After looking at what feels like a million homes with our exclusive buyer’s agent, we became very efficient house hunters. At first, it was hard to strip away the bad decorating or the incredible upgrades to the bathroom and see the house for what it really was. Over and over again, I keep hearing this advice “Look at the things that you can’t change.” Again, I have to go back to a dating comparison. Don’t get blinded by make up or abs, those will fade or flab. Fall in love with the character. And so it is with a house. New carpets and shiny tile is hard to ignore. But, sometimes it can be blind you from issues that you just can’t change, like a caving in basement. . .

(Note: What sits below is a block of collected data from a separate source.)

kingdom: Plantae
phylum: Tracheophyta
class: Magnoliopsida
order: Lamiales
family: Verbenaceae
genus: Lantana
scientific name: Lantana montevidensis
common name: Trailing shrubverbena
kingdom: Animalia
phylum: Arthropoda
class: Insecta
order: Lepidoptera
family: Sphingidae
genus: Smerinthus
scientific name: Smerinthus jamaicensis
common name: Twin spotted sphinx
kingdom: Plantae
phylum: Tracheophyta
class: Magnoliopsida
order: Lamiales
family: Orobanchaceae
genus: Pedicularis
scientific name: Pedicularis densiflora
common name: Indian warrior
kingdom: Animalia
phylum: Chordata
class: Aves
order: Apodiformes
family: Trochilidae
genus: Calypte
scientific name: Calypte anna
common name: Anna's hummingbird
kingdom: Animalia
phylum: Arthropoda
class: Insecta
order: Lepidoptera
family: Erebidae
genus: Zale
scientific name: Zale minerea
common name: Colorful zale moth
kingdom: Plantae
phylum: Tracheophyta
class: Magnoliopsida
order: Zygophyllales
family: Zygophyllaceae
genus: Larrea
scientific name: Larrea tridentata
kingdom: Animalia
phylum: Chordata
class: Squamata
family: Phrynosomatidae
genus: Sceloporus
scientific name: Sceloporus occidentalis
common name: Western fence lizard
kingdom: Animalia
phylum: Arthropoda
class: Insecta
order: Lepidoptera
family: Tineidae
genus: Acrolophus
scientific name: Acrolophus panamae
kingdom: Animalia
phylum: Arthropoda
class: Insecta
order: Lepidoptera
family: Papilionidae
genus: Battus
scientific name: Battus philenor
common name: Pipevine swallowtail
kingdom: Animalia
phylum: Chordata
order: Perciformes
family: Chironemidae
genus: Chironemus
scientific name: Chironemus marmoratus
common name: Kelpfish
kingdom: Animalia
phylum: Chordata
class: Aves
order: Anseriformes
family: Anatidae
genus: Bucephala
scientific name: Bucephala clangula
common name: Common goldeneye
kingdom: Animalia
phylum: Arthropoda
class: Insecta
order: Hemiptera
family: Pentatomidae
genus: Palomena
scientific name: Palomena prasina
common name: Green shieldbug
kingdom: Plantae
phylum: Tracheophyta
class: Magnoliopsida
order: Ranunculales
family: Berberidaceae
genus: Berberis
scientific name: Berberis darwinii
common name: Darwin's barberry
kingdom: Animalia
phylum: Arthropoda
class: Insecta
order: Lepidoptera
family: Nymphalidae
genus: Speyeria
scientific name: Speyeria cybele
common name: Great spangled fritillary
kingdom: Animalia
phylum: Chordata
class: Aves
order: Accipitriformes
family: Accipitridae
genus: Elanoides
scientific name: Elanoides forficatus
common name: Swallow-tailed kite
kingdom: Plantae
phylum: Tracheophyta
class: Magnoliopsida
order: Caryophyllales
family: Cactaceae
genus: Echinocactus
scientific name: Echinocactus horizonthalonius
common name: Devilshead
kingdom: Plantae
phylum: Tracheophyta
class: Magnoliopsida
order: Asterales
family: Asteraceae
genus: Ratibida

How do you determine the “character” of the house? Here is what I have learned:
1) Location, Location, Location
You knew this one would be here. But, let me explain it a little further. For us, the ideal location means classic suburbia to start our family. For you, it might mean being in the center of urban excitement. Just remember “you can’t pick up the house and move it.” In other words, you can change the bathroom, but you can’t change the neighborhood.
2) Integrity of The Structure
The Structure is a vague, first time home buyer’s way of saying: is this house going to collapse? That is an exaggeration, but as our buyer’s agent explained to us, there is a lot of movement in Colorado soil. For a home buyer, this means your house can “move” which can crack the foundation…or worse. If it weren’t for our buyer’s agent, I would not have known that the steel posts in the basement were there because at some point the basement wall started to cave in. If you don’t know the signs of structural damage (which I did not), I would suggest that you house hunt with someone that does.
3) Floor Plan
Is there room in the kitchen for me and my husband to cook without bumping in to each other? Is there a bathroom in a more private place than off the living room? Is there a place for guests to sleep? Is the baby’s bedroom close enough to her over-protective mother? Is there room for a future pool table and man cave? Surely, your questions will be different than mine, but you get the idea.
4) General Maintenance of the Home
Was this house loved or was it neglected and carrying a lot of baggage from the previous owner? I wanted a house that had been loved. I have a newborn, a job, a new marriage, and do not want to add on to the list: a fixer upper. On the flip side, there could be a lot of investment potential with a home that needs work. The key here is to think about what kind of time investment you are willing to make.
5) Move in Ready, Cosmetics Only or Needs Work
In other words: can you move into the house exactly the way it is, or will you need to invest time and money to make it livable? In the beginning of the search, we wanted “move in ready,” which we thought meant “new kitchen, new bathrooms.” That’s because I didn’t take into account fun things like roofs, and heating systems, and oven ranges. So by the end, we decided on “working kitchen, new roof.”
This was one of the biggest benefits that we had from working with an exclusive buyer’s agent. Our agent could point out future repairs and even give us a ball park figure of how much that type of repair would cost. So, we were able to get a more realistic idea of “all possible repairs” and determine which ones we did not want to worry about, and which ones we were okay with.